Artigo 4º – Categorias de Associados

1. A Associação tem as seguintes categorias de Associados e Colaboradores:

a) Associados eleitores
b) Associados não eleitores

· Associados jubilados
· Associados honorários
· Associados colaboradores

Artigo 5º – Qualidade de Associados

1. Podem adquirir a qualidade de Associados:

a) Associados eleitores: internos da Formação Específica em MGF pertencentes à Direção de Internato Santos Silva.
b) Associados não eleitores: os médicos especialistas em MGF com a categoria de Associados Jubilados e Associados Honorários.

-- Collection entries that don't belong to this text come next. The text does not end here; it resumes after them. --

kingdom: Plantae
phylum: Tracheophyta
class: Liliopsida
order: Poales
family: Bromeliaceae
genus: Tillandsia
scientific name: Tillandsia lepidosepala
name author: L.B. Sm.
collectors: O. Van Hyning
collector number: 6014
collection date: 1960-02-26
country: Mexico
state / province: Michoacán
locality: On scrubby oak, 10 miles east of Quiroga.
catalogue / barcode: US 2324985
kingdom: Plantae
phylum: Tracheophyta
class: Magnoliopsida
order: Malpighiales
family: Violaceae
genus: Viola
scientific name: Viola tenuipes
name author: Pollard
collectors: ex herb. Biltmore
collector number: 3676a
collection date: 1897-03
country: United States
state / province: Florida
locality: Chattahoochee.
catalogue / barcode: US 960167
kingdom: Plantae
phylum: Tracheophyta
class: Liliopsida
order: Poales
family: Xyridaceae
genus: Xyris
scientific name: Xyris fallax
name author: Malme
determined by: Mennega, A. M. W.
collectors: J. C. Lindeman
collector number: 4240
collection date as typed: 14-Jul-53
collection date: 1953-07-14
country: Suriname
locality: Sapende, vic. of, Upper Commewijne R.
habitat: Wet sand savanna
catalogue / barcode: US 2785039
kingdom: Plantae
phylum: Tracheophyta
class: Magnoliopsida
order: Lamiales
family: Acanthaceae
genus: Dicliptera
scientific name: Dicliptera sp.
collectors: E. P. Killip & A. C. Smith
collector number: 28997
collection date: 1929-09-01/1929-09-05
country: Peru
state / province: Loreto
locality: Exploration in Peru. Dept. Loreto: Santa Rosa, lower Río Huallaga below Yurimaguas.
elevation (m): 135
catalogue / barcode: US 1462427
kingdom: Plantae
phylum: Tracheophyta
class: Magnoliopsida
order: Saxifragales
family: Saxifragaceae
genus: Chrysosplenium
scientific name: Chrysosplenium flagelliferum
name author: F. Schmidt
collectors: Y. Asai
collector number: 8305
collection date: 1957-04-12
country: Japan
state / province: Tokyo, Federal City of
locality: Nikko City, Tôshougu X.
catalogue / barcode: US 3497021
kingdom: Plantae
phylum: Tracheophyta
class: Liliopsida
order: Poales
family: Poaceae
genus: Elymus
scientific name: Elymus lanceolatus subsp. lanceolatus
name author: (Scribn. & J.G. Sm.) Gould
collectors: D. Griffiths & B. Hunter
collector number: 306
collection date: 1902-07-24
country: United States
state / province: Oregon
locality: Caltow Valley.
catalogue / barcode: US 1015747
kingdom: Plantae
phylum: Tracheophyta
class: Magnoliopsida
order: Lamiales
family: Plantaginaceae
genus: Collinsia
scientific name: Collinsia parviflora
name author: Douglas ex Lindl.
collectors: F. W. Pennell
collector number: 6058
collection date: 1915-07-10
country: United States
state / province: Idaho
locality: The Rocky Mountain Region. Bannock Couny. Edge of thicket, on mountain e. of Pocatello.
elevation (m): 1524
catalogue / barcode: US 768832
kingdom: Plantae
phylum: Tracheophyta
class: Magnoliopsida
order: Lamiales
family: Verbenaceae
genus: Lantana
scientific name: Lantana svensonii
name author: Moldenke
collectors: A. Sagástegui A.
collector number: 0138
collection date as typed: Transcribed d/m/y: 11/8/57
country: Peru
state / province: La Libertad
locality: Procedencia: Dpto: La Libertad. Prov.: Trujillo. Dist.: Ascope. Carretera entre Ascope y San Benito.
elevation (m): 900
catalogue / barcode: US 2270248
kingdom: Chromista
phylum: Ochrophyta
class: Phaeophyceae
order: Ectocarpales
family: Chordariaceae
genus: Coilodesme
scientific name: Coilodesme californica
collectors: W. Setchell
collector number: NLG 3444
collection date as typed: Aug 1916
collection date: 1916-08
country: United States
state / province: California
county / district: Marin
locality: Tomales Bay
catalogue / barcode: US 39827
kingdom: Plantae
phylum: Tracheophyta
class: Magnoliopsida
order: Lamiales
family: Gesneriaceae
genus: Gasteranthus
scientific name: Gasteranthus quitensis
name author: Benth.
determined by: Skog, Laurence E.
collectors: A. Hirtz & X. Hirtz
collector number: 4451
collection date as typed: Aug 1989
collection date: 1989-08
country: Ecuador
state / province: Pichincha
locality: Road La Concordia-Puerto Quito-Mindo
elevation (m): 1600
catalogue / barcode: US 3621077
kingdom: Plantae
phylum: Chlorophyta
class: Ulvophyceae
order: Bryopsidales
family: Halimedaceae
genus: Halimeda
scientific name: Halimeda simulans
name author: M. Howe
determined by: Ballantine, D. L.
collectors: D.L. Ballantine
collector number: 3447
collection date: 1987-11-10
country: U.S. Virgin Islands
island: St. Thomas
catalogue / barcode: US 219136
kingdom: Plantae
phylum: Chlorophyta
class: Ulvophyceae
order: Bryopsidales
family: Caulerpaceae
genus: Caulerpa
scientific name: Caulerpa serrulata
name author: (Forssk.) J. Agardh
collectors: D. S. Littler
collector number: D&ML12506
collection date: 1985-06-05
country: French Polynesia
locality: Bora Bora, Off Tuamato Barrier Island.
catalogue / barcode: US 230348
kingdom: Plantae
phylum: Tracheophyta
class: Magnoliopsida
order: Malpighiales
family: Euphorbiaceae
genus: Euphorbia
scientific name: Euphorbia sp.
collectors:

· Associados Jubilados: Os Médicos de Família (MF) que tenham pertencido ao AGE enquanto associados eleitores modificam a sua qualidade de associado para Associado Jubilado após um período de seis meses contando a partir do término do internato.
· Associados honorários: Os MF que, por relevantes serviços prestados à Associação, sejam para tal propostos pela Direção e admitidos pela Assembleia Geral.
· Associados colaboradores: Os MF que requeiram integrar a associação, sejam apreciados pela Direção e admitidos pela Assembleia Geral.

Artigo 6º – Processo de admissão

1. Admissão de Associados:

a) Os médicos que pretendam ser admitidos devem apresentar a sua proposta junto da Direção.
b) As propostas deverão ser redigidas em impresso próprio.
c) A Direção tem a faculdade de exigir os elementos complementares que entenda necessários para apreciar a proposta de admissão.
d) Uma vez rececionada proposta de admissão, a Direção apreciá-la-á no prazo máximo de trinta dias.
e) Após a decisão da Direção poderá ser apresentado recurso pelo candidato ou por um Associado no pleno gozo dos seus direitos associativos, sendo reapreciada a proposta de admissão no prazo máximo de trinta dias.
f) A admissão dos Associados é deliberada em Assembleia Geral ordinária sob proposta da Direção.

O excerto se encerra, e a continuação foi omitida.